Rows from a segmentation dataset
┄┄┄┄┄┄┄┄┄┄

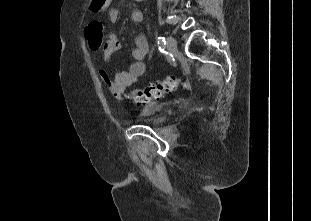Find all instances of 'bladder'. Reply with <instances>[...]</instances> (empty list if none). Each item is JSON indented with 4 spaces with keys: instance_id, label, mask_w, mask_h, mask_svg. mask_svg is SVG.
<instances>
[{
    "instance_id": "31cf9c89",
    "label": "bladder",
    "mask_w": 311,
    "mask_h": 221,
    "mask_svg": "<svg viewBox=\"0 0 311 221\" xmlns=\"http://www.w3.org/2000/svg\"><path fill=\"white\" fill-rule=\"evenodd\" d=\"M166 104H158L155 108H144V115H149L144 118L134 119V122L140 125H146L149 127H161L165 122V117L158 116Z\"/></svg>"
}]
</instances>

┄┄┄┄┄┄┄┄┄┄

> Task goal: Update all of the lines above by replacing "Find all" with "Locate every" and leaving everything else unchanged. Omit the pictures from your answer.

> Exercise result:
Locate every instances of 'bladder'. Reply with <instances>[...]</instances> (empty list if none). Each item is JSON indented with 4 spaces with keys: instance_id, label, mask_w, mask_h, mask_svg. mask_svg is SVG.
<instances>
[{
    "instance_id": "31cf9c89",
    "label": "bladder",
    "mask_w": 311,
    "mask_h": 221,
    "mask_svg": "<svg viewBox=\"0 0 311 221\" xmlns=\"http://www.w3.org/2000/svg\"><path fill=\"white\" fill-rule=\"evenodd\" d=\"M166 104H158L155 108H144V115H149L144 118L134 119V122L140 125H146L149 127H161L165 122V117L158 116Z\"/></svg>"
}]
</instances>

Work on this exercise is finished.